**ASSIGNMENT A:**
From the course description, return the passage starting with "Jane Taylor holds" and going on through "modes of self-presentation.".
**ASSIGNMENT B:**
According to the course description, what chair does Jane Taylor hold at Leeds University?

**PAGE EXCERPT:**
-*-
-
Special Topics In Rhetoric
244A | CCN: 78406
NEITHER LOCKE NOR DIDEROT: SINCERITY, TOLERATION, AND A THEORY OF ACTING
Instructor: Jane Taylor
Date / Time: W 10-1P, 220 STEPHENS
1 Units
The seminar will begin with a consideration of the anti-theatrical prejudice and the impact of the Reformation and the Counter Reformation on the performance of sincerity. Discussions will be organized around a series of distinct sites, aesthetic, juridical and medical, through which questions of the sincere and the authentic were tested in the early modern era. Questions of theology will be considered, particularly with reference to the substance of conversion, and the seminar will investigate the emergence of Acting Theory; the birth of the novel; traditions of painting; the anatomy lesson; and discourses on evidence and proof as legal categories.
The last two meetings will consider the twentieth and twenty-first centuries in an exploration of how we might have arrived where we are, especially with regard to questions of sincerity and martyrdom, terror, and truth.
Jane Taylor holds the Wole Soyinka Chair of Drama and Theatre Studies at Leeds University. A South African, she has worked extensively both in the creative arts and in literary and cultural criticism. With both creative and scholarly interest in puppetry, Taylor has written plays for Handspring Puppet Company, such as Ubu and the Truth Commission, and has edited a critical study of the performance troupe. Taylor is currently working on a large-scale study of the performance of sincerity, examining the impact of the Reformation on modes of self-presentation.
-*-
**INFORMATION SHOWN:**

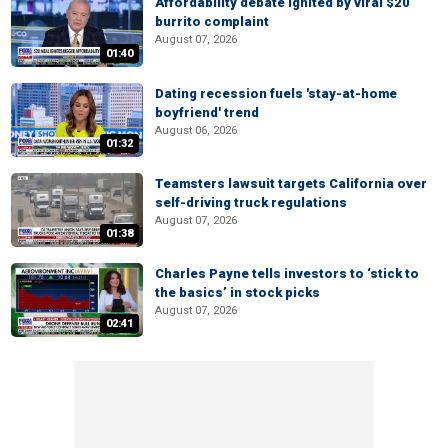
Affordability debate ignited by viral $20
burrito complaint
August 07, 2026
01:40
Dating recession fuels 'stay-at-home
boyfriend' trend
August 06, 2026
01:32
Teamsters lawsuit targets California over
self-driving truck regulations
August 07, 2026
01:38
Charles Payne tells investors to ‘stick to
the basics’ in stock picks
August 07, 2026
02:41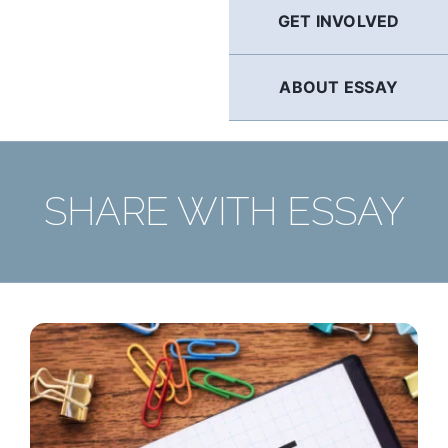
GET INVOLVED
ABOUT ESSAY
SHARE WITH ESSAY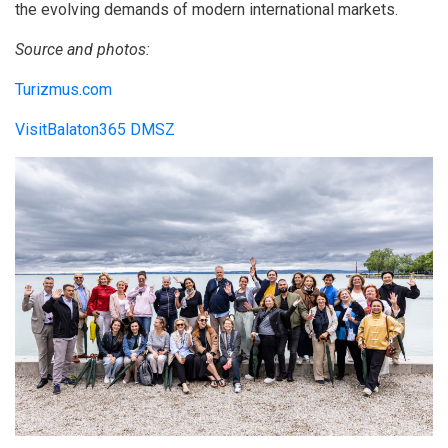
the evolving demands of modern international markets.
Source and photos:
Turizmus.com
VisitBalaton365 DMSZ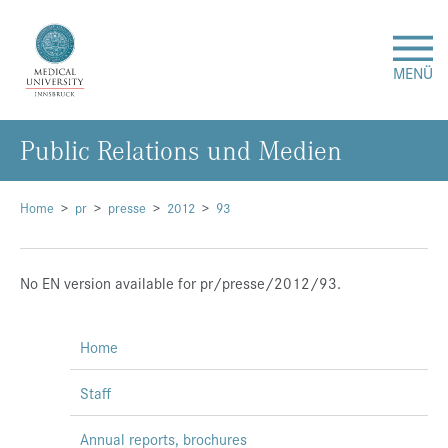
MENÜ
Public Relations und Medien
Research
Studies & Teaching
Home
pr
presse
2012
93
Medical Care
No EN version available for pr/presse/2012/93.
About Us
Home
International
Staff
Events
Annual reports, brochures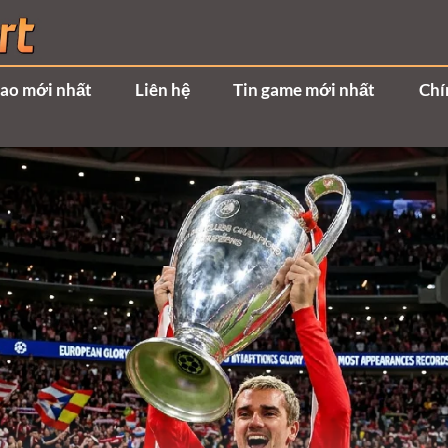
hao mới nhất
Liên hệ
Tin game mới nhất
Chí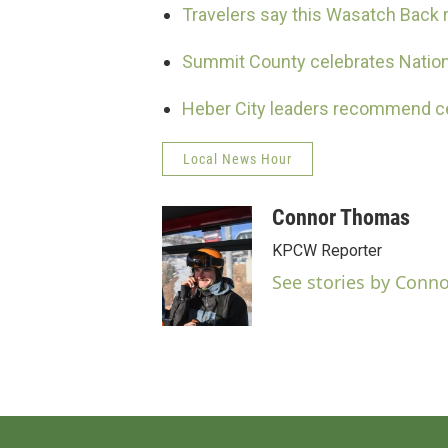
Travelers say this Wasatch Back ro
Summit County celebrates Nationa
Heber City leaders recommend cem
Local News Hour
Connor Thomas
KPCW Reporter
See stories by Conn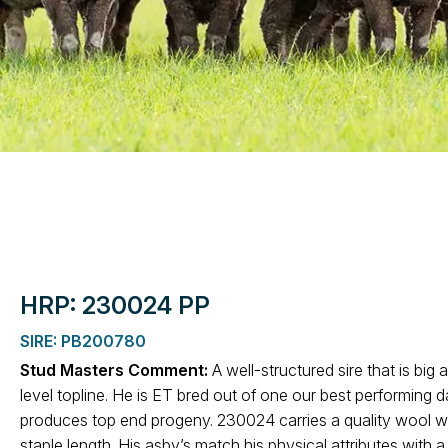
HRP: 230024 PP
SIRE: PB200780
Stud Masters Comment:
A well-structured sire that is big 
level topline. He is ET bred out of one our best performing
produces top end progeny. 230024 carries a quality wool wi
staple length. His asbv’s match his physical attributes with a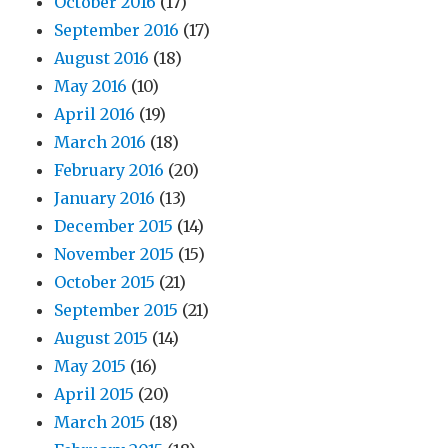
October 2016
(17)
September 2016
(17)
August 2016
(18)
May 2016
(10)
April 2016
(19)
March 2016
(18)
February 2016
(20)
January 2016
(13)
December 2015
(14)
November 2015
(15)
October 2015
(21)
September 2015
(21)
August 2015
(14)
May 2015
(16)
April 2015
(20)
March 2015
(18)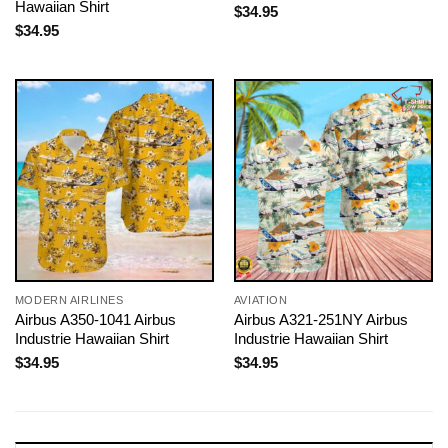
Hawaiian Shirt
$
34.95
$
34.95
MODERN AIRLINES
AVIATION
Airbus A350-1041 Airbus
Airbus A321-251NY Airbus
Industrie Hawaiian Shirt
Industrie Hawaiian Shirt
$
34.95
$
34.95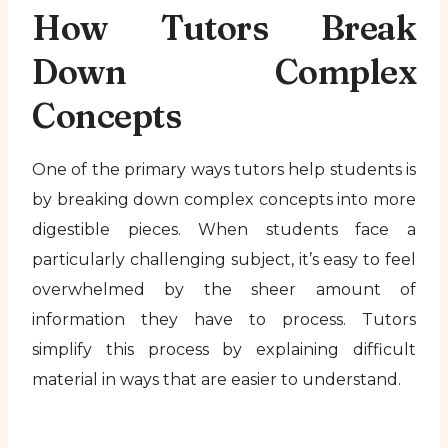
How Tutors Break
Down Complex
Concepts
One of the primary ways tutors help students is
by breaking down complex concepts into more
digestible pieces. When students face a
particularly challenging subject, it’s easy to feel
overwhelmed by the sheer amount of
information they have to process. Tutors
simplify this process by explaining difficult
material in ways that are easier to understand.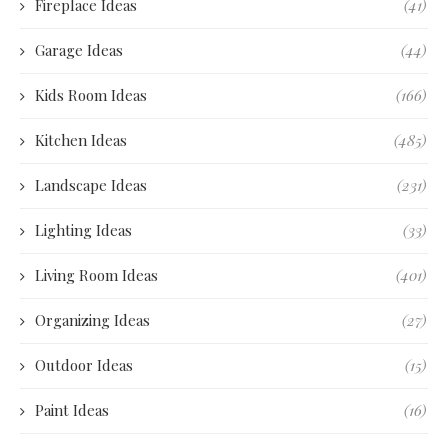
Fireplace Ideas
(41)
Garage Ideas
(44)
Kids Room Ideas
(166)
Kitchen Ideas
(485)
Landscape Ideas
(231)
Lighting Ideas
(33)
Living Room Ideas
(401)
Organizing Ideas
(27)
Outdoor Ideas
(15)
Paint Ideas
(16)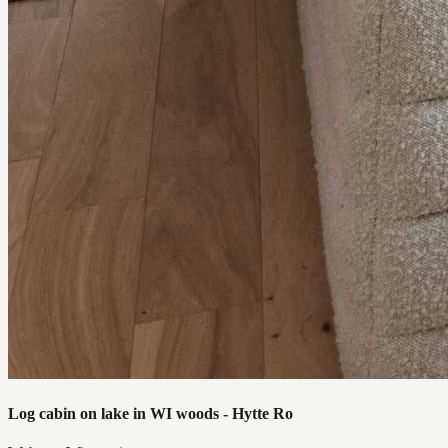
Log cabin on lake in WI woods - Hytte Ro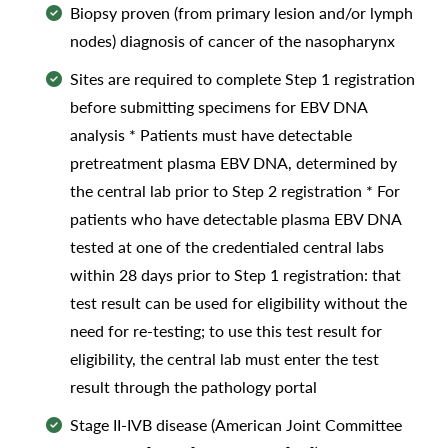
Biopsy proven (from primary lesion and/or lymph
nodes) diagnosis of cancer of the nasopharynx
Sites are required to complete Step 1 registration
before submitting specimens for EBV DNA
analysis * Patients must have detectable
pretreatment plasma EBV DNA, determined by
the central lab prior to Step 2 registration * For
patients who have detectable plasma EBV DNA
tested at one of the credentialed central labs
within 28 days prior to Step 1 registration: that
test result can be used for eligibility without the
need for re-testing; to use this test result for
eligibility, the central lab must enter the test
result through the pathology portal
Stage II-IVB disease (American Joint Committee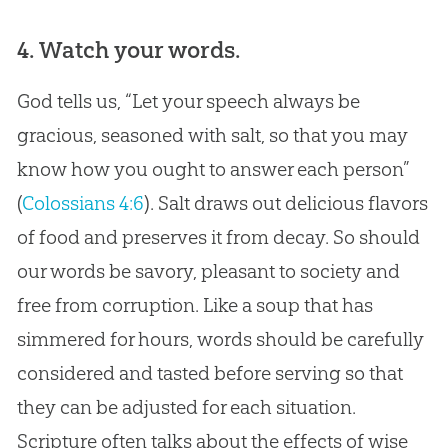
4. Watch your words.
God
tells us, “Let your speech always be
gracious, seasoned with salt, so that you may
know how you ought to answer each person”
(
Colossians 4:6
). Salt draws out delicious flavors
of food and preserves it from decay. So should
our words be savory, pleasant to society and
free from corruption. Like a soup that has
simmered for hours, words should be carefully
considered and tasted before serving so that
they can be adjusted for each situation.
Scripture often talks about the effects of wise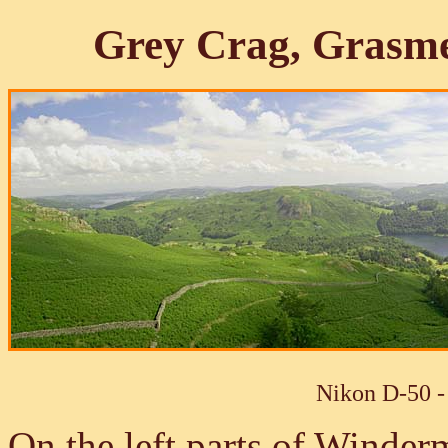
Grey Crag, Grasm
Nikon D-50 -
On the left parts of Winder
-*-
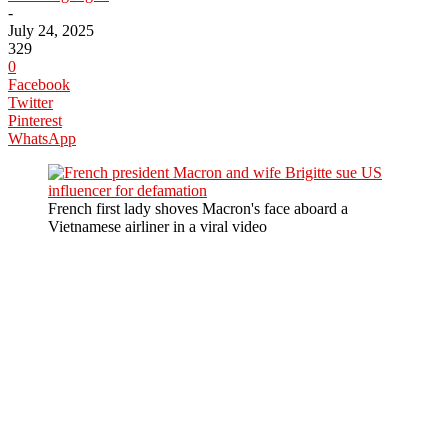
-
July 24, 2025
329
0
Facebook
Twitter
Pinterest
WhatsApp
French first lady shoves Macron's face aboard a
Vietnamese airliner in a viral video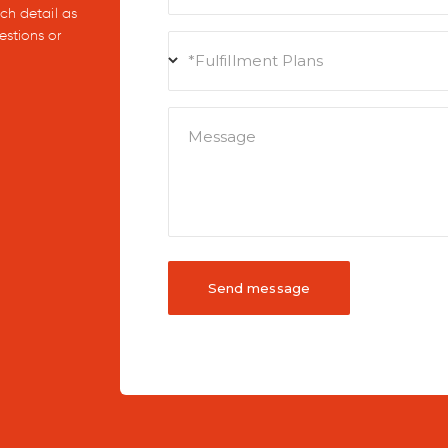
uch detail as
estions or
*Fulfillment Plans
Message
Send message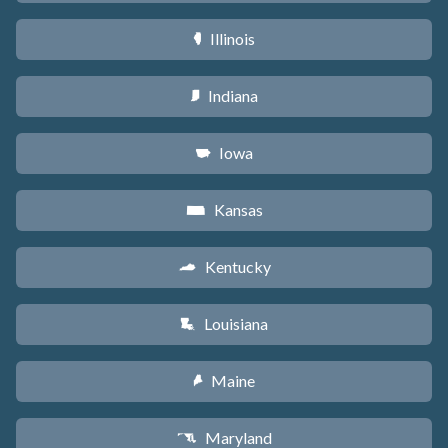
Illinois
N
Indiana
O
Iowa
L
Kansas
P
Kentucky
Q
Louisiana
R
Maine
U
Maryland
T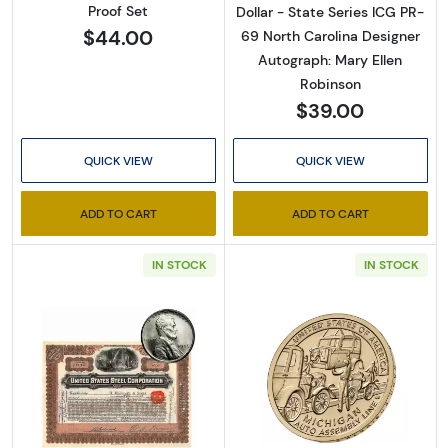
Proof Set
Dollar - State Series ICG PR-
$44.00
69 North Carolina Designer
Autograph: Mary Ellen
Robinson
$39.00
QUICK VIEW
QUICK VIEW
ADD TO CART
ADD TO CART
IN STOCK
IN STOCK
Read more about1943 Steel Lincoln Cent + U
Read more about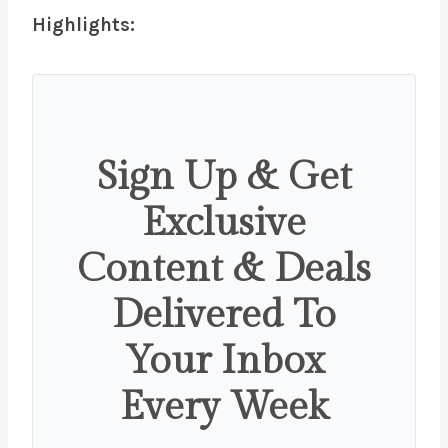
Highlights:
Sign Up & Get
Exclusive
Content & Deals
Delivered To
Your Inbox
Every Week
-*-
**ANSWER A:**
Jane Taylor holds the Wole Soyinka Chair of Drama and Theatre Studies at Leeds University. A South African, she has worked extensively both in the creative arts and in literary and cultural criticism. With both creative and scholarly interest in puppetry, Taylor has written plays for Handspring Puppet Company, such as Ubu and the Truth Commission, and has edited a critical study of the performance troupe. Taylor is currently working on a large-scale study of the performance of sincerity, examining the impact of the Reformation on modes of self-presentation.

**ANSWER B:**
The Wole Soyinka Chair of Drama and Theatre Studies